My mother was always upbeat, but at the first signs of spring, she became aggressively so. On a sunny March Saturday, we walked slowly back to Beacon Street in the chilly air. She hugged me hard, my monstrous stomach against her flat one. Her car was parked at the curb, and she got into it and grinned at me through the window. “It won’t be long now!” she trilled, as if I were having a show of my paintings instead of giving birth.
After she drove off, I went inside and placed a collect call to my father. He accepted the charges, then asked, “What’s up, darlin’?” in the hearty new voice he used now for talking to me. “Is your mother still there?”
“She just left, Dad. That’s why I called. I wanted to talk to you.”

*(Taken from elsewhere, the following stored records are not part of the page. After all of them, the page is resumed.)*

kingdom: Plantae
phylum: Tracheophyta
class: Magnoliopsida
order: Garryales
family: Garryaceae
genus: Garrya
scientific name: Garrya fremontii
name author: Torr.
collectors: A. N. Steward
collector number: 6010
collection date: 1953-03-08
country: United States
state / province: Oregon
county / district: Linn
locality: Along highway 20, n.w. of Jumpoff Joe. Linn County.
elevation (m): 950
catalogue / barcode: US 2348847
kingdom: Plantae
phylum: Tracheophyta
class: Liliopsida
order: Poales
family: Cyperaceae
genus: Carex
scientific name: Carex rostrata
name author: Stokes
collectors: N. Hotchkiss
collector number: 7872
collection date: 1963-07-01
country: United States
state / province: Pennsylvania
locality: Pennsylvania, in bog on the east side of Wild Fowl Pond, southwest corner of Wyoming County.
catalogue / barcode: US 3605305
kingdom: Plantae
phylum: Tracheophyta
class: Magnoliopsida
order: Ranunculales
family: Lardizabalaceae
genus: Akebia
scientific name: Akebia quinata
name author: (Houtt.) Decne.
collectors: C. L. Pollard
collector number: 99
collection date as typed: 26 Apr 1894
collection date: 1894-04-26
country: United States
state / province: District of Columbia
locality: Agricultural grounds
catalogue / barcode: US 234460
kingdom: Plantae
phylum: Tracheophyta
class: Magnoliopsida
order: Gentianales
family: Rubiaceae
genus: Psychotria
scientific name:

“Uh-huh,” he said, and after a pause, “Well. What about, then, Wynn?”
“I want you to help me.”
“Help you? Help you what?”
The phone at the Edna Quinlan Home was in a tiny closet on the first floor under the stairs. The closet didn’t have a door; it obviously had at one time, you could see where the hinges had been removed, but secrets weren’t encouraged at Edna Quinlan—clandestine calls to inconvenient boyfriends, demoralizing weeping sessions with parents or friends. I kept my voice low.
“I want you to help me convince Mom that I shouldn’t give up the baby for adoption.”
“Oh, Wynn, honey—”
My father’s voice was weary, as if he’d heard this too many times already, and I knew my mother had told him how I felt, they had discussed it, they had agreed not to encourage me. I went on quickly. “Just listen to me, Daddy, pl
ease. I don’t want to give it away. I don’t! It doesn’t seem right!” I heard my voice getting louder, and I knew it must be carrying out to the living room where a crowd of girls was playing some game, even down to the kitchen where the evening meal was being prepared. I expected any minute to be interrupted by one of the matrons or the social worker, so I calmed down and went on, as softly as I could. “Daddy, I can’t talk about this with Mom, I don’t know why, I just know she doesn’t want to hear it, and I don’t understand that, she was always so upset about the two babies that she lost, you know how she cries every year, it meant so much to her, why can’t she see that this means something to me? She said I could make my own decision, but I know what she wants me to do, we never talk about it, I know she wouldn’t listen to me.”
I stopped, sensing the approach of a wave of hysteria that would have felt so good I could hardly keep from giving in to it, and yet I sensed that if anything could convince my father it was quiet rational argument. I had rehearsed this conversation for days; bringing up my mother’s miscarriages had been, I thought, an inspired move.
“Please talk to her, Daddy,” I said. “Please try to convince her. She’ll listen to you.”
My father said, gently, “Wynn.”
I pressed my hand to my hot forehead, I switched the phone to my other ear, I tried to stay calm. “What?”